Leaping through tree space: continuous phylogenetic inference for rooted and unrooted trees
Matthew J Penn, Neil Scheidwasser, Joseph Penn, Christl A Donnelly, David A Duchêne, Samir Bhatt
TL;DR
By reframing phylogenetic tree inference as a differentiable, continuous optimization over ordered-tree distributions, GradME leverages Phylo2Vec to enable large topological jumps while optimizing a continuous balanced minimum evolution objective $F(W)$ with gradient-based methods. The framework supports both rooted and unrooted trees, derives rooting heuristics under ultrametric conditions, and introduces Queue Shuffle for principled exploration of leaf orderings; it outperforms unrooted FastME on benchmarks and can accurately root ultrametric trees using surprisingly small, clock-like data.
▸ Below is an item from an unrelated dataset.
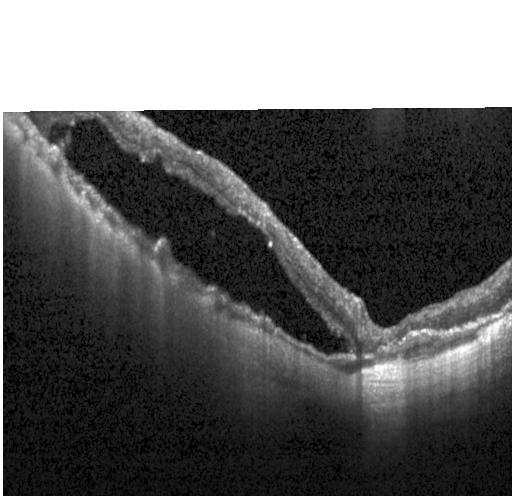

Spectral-domain OCT B-scan: choroidal neovascularization.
The approach is complemented by a discrete hill-climbing alternative and open-source implementations, highlighting a new direction for efficient, differentiable phylogenetic inference with potential integration into Bayesian paradigms. Overall, GradME broadens the toolkit for challenging data-deficient phylogenetic questions by enabling large-scale optimization over tree space and providing practical rooting capabilities for clock-like datasets.
Abstract
Phylogenetics is now fundamental in life sciences, providing insights into the earliest branches of life and the origins and spread of epidemics. However, finding suitable phylogenies from the vast space of possible trees remains challenging. To address this problem, for the first time, we perform both tree exploration and inference in a continuous space where the computation of gradients is possible. This continuous relaxation allows for major leaps across tree space in both rooted and unrooted trees, and is less susceptible to convergence to local minima. Our approach outperforms the current best methods for inference on unrooted trees and, in simulation, accurately infers the tree and root in ultrametric cases. The approach is effective in cases of empirical data with negligible amounts of data, which we demonstrate on the phylogeny of jawed vertebrates. Indeed, only a few genes with an ultrametric signal were generally sufficient for resolving the major lineages of vertebrates. Optimisation is possible via automatic differentiation and our method presents an effective way forwards for exploring the most difficult, data-deficient phylogenetic questions.